BY MARCY SHORTUSE- I wanted to take this opportunity to let you in on some things we are working on for next week, and they’re pretty important things. You see, in our little school on our little island, we have at least one confirmed case of COVID-19. It’s not a secret, it’s a fact.
It wasn’t for a lack of preparation, I can tell you that. How blessed we are to have just 60 kids in our school, and our head-of-school has a great plan in place. If you’ve read our previous articles on the preparations that were made you know that the kids are divided up into groups, they enter and exit their classroom through external doors, those groups eat together and recreate together. Masks are being worn, hygiene practices are fully enforced. Social distancing is happening at all times.
But what happens outside the classroom can’t be controlled. A virus is a virus, you can pick it up from the most innocuous of places, as we’ve learned. All it takes is one touch, one breath of air … and the ‘rona comes to visit.
The COVID is very real to us. The confirmed case at the school is someone in my youngest daughter’s class. She and I both are sick, but our test results aren’t back yet. We have had constant and close contact with the young’un who tested positive, so we’re pretty sure it’s Coronavirus.
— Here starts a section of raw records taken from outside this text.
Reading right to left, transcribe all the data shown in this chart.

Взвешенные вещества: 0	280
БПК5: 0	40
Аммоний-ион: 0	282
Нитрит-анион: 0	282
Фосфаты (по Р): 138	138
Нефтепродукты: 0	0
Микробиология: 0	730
To complicate matters further, I have three other children in two other schools. My son goes to Lemon Bay, my twins go to L.A. Ainger (my oldest, who doesn’t live at home, was cheerfully warned that no perfunctory visits home were a good idea at this time). It was nice to have a three-day weekend to sort out our friend’s test results, so no one in our house has been to school or work since Friday. My son and twins are at their grandfather’s house and have no symptoms, but they were here all last week. They are out of school, of course, until their test results come back, and they are staying far away from us, the infected ones.
You don’t realize how complicated this gets until the virus stops by your house and hits you in the face like a dirty Kleenex. What happens if we test positive and the other kids test negative? What if we, the sick ones, test negative? We are lucky enough to have the kids’ grandfather near us so the healthy can stay away, but what do people do who don’t have that luxury? At this point in time, the easiest case scenario would be that we all test positive … as weird as that sounds.
Because the child that tested positive’s family are friends of ours, we do daily updates with each other. I can now assure you unequivocally that some people who you would expect to become very ill only get the sniffles, and some people in the peak of health become more ill. Some people get the munchies, others have no appetite at all. Some people get pink eye, some people have a metal taste in their mouth. A family member of mine in Tennessee, who became extremely ill but is better now, said everything she ate tasted like a salt block. I can still taste things, I can still smell things. A beautiful friend of mine has supplied me with a mini health food store of supplements, Pedialyte, pudding, jello, vitamins, homemade chicken soup. God bless that woman, she knows who she is. I still feel like I have the flu, and I have felt a little worse by the day (my first symptoms were Sunday afternoon). My daughter who was sick is still coughing and sniffling, but up and catching bugs and living life.
But I wanted you all to know that we are working on some answers to all of the questions that might become very common in the next few weeks, questions that don’t necessarily pertain to travel or mass gatherings but more to what could be happening in your home if anyone tests positive. 
So, stay tuned. I’ll let you know how we’re doing in our home, and hopefully by next week we can get some good information from other sources on how we should deal with situations as I have described.
In the mean time, I want to thank Jean at The Island School for all she has done, for treating our children as her own, and for being an angel. To the teachers in all of our schools, you are selfless warriors for diving into this mess so bravely. We will make it through this if we all stick together, and we all learn from each other’s experiences.